======== Extracted records ========

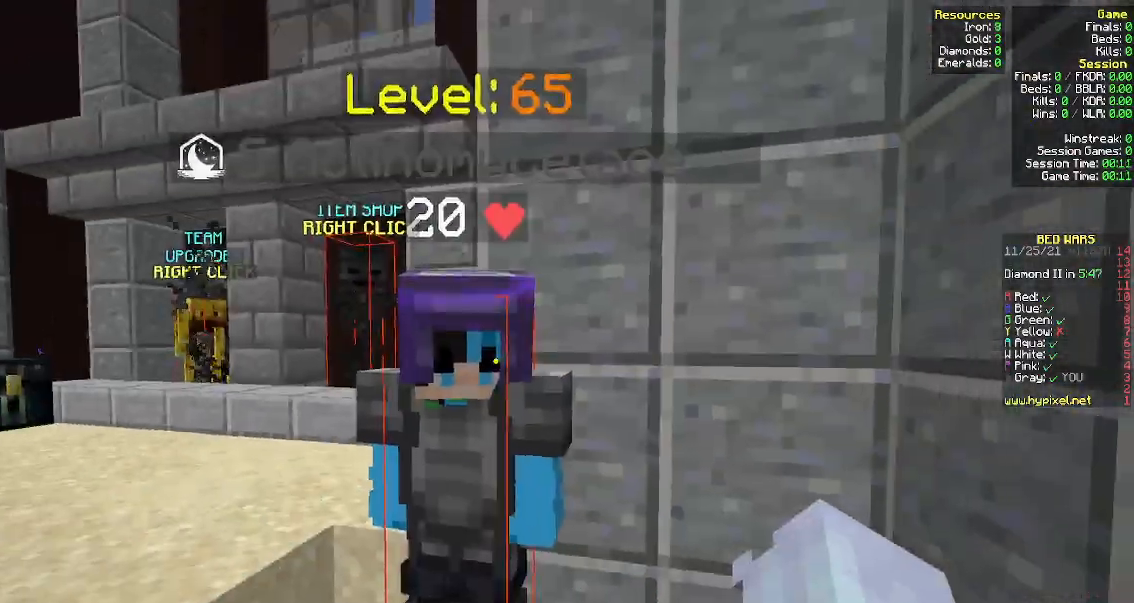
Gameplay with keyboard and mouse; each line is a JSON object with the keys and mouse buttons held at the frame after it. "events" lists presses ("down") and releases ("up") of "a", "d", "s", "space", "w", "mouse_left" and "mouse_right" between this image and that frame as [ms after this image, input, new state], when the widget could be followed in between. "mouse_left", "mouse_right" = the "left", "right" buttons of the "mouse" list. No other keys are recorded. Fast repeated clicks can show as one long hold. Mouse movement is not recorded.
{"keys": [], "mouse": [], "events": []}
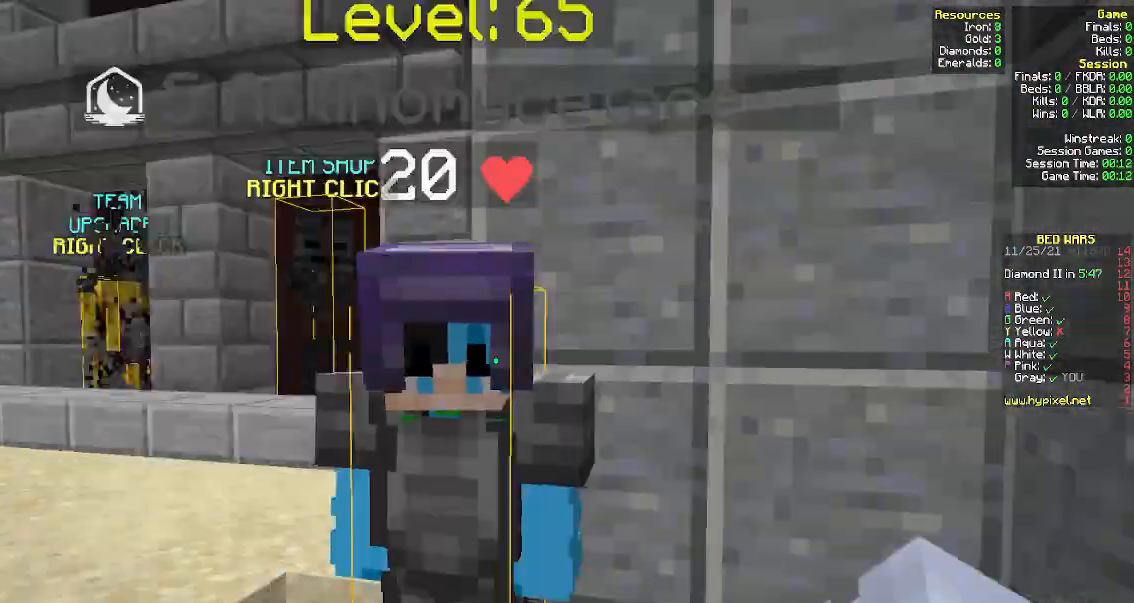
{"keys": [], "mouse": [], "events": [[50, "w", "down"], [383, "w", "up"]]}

========
======== Extracted records ========

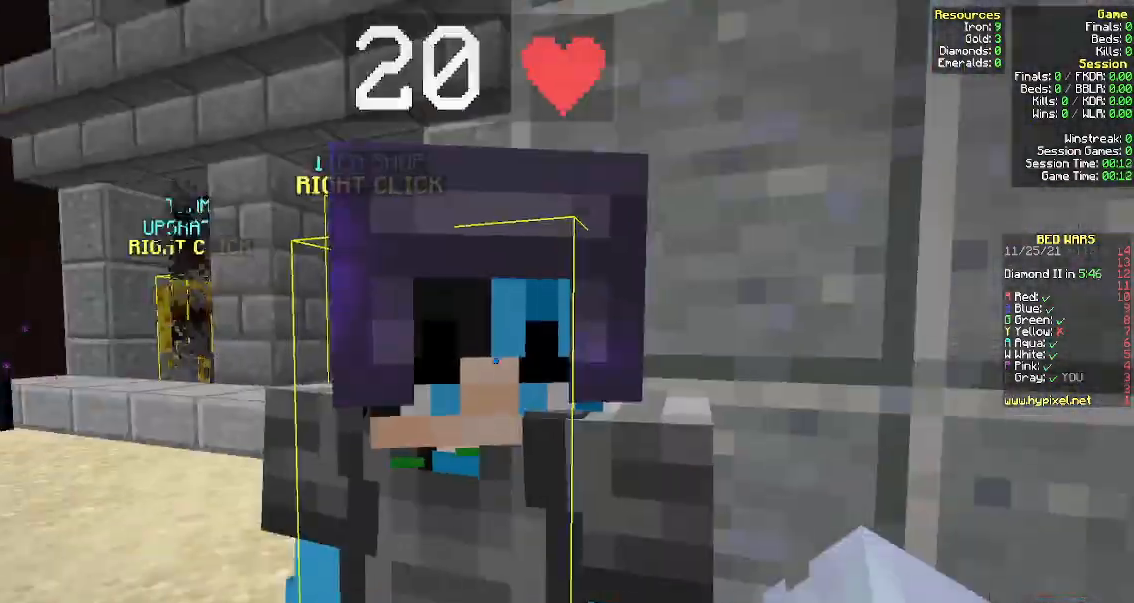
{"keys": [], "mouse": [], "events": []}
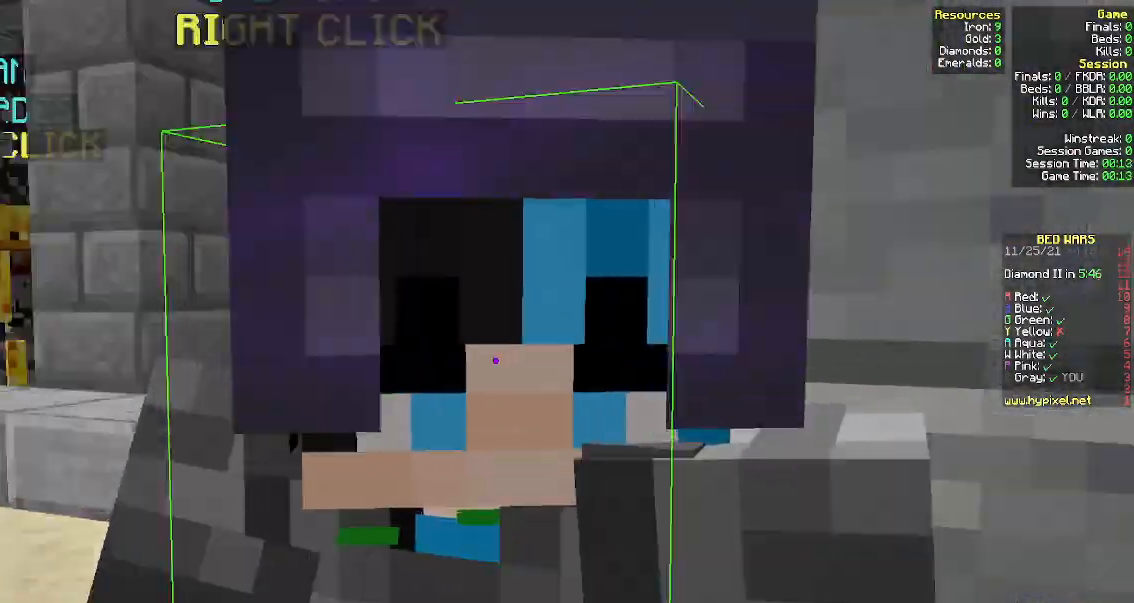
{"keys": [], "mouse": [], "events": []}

========

*Goal of the exercise:*
Look over the records above and say how many lines hold the word "down", giving the number alone.

*Answer below:*
2